Stored records:
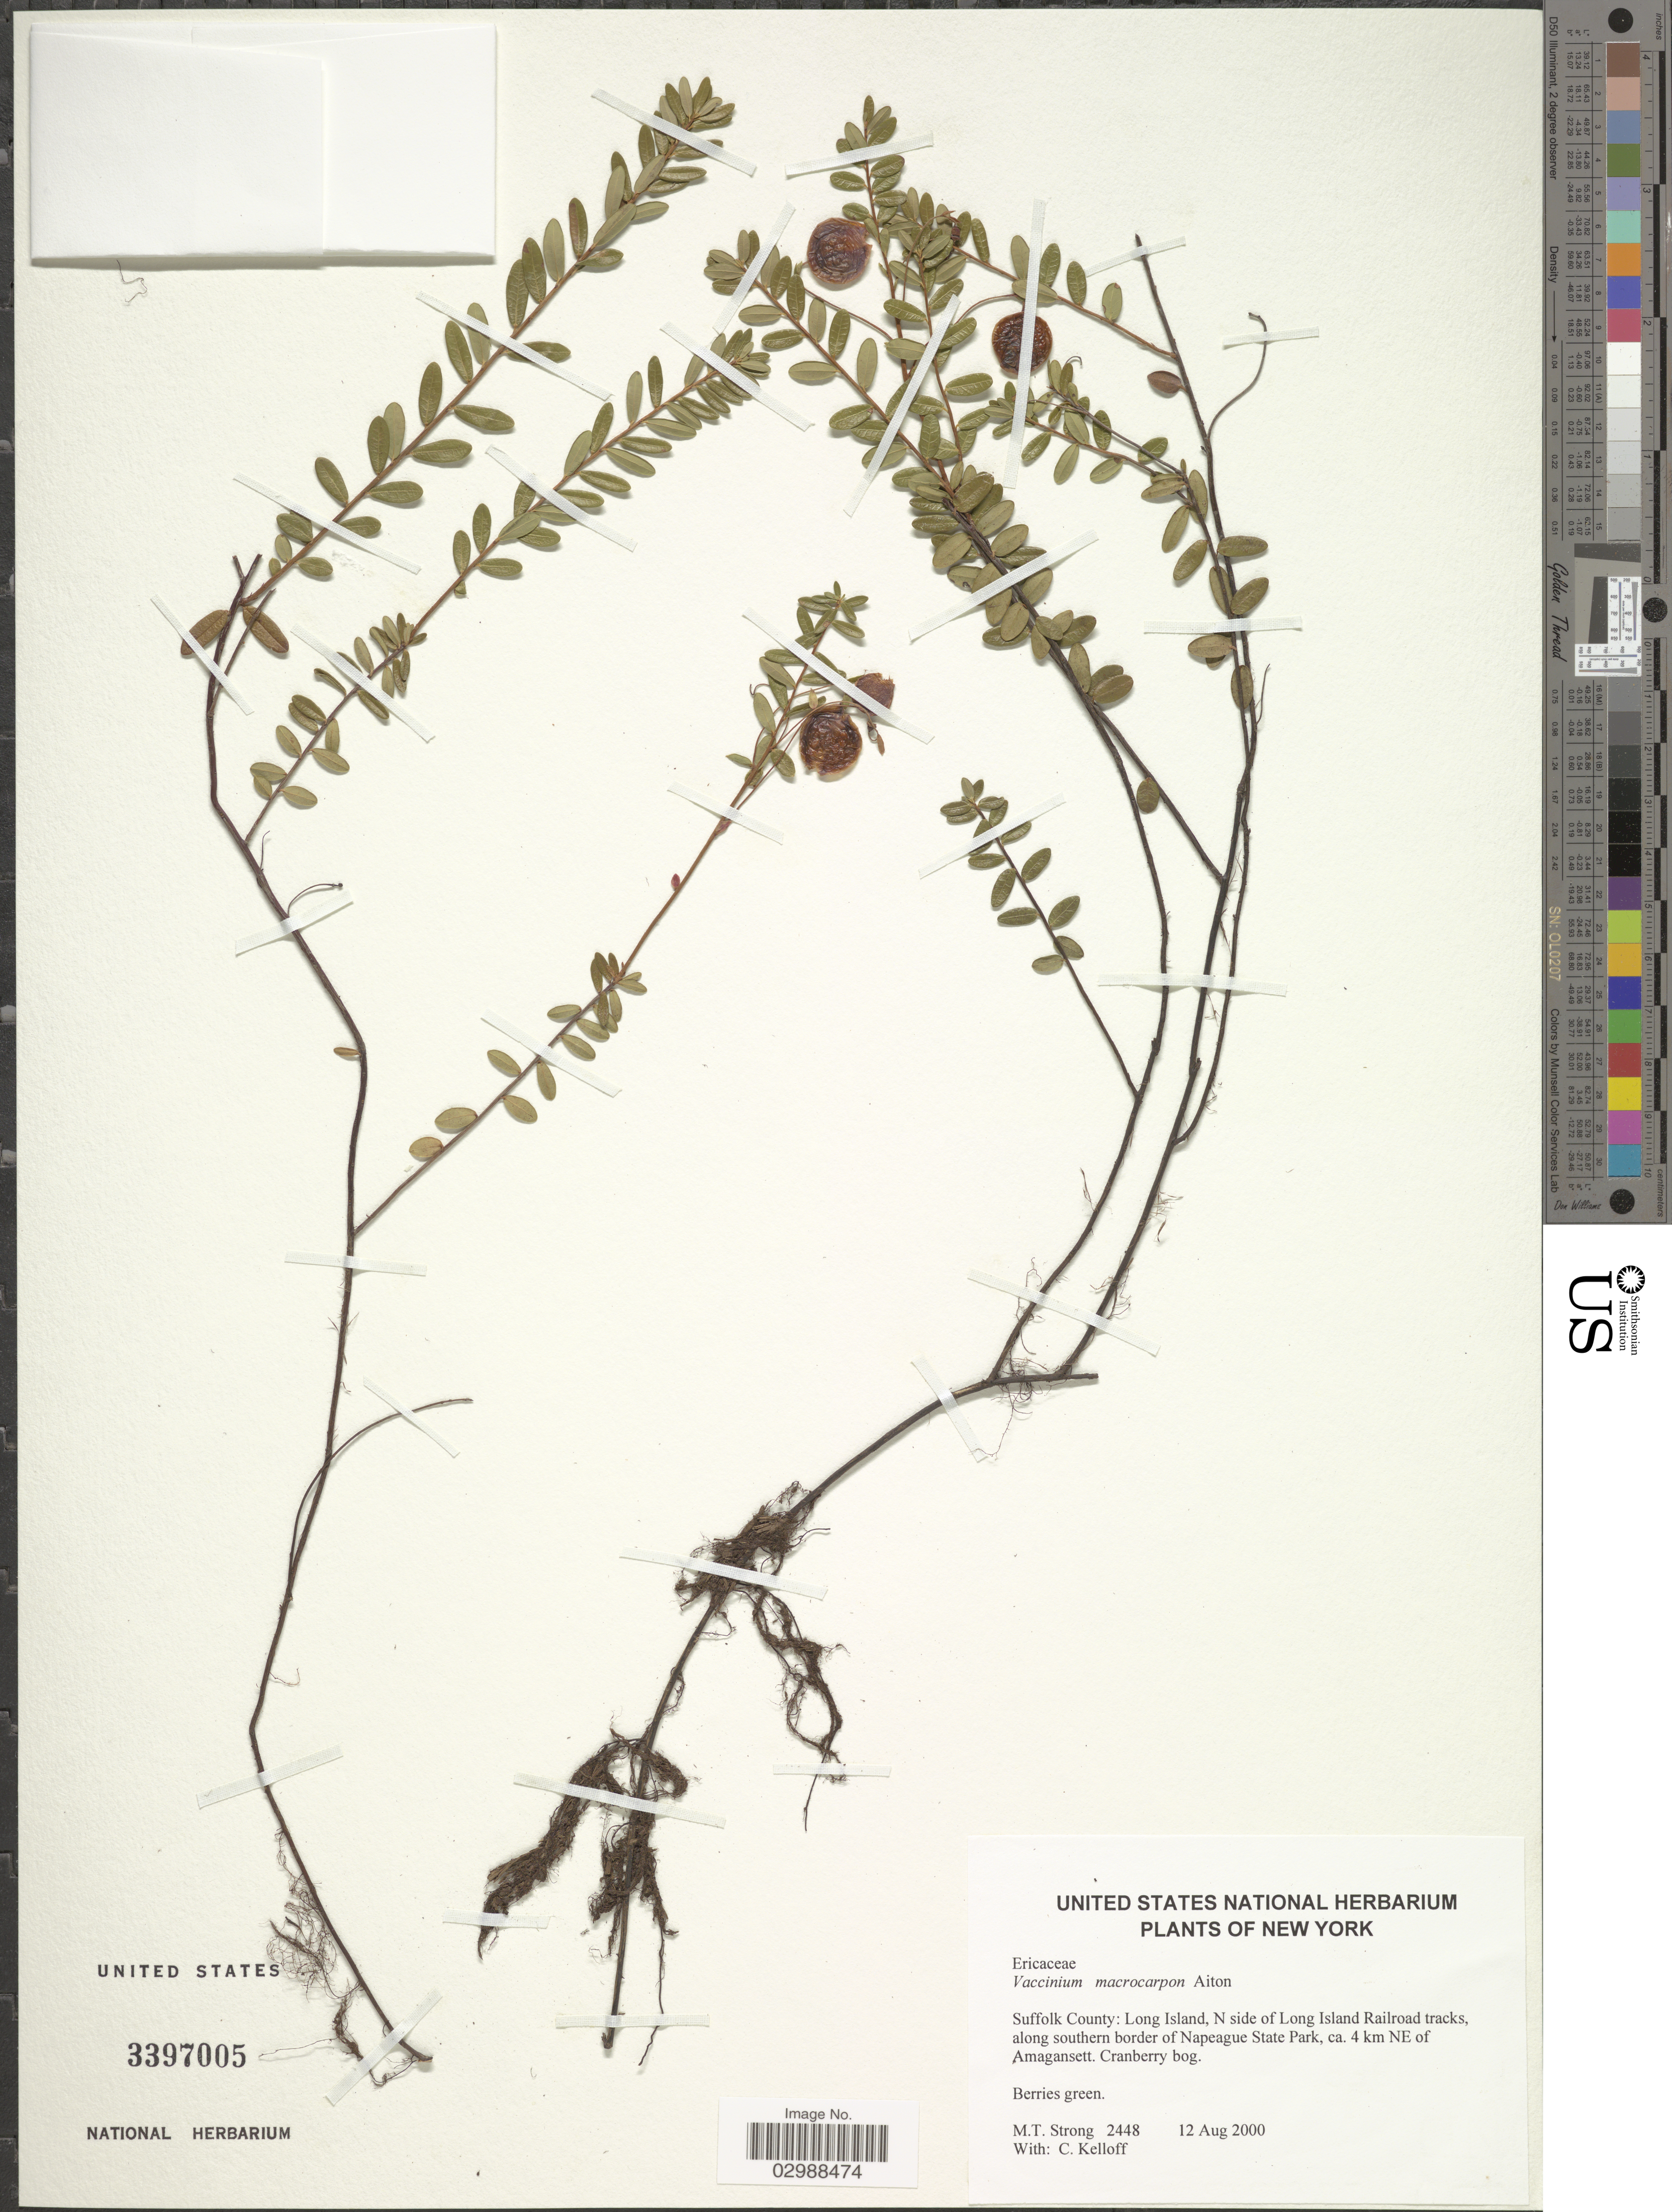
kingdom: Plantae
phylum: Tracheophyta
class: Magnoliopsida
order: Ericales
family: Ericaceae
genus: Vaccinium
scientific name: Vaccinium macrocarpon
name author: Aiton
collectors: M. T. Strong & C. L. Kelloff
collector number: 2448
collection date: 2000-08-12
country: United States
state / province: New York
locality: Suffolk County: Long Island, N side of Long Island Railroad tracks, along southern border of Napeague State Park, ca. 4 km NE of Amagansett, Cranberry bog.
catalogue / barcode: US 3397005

Brief: Output the lines from the one containing "scientific name: Vaccinium macrocarpon" through the end of the material as a numbered list, omitting any blank lines.

In response:
1. scientific name: Vaccinium macrocarpon
2. name author: Aiton
3. collectors: M. T. Strong & C. L. Kelloff
4. collector number: 2448
5. collection date: 2000-08-12
6. country: United States
7. state / province: New York
8. locality: Suffolk County: Long Island, N side of Long Island Railroad tracks, along southern border of Napeague State Park, ca. 4 km NE of Amagansett, Cranberry bog.
9. catalogue / barcode: US 3397005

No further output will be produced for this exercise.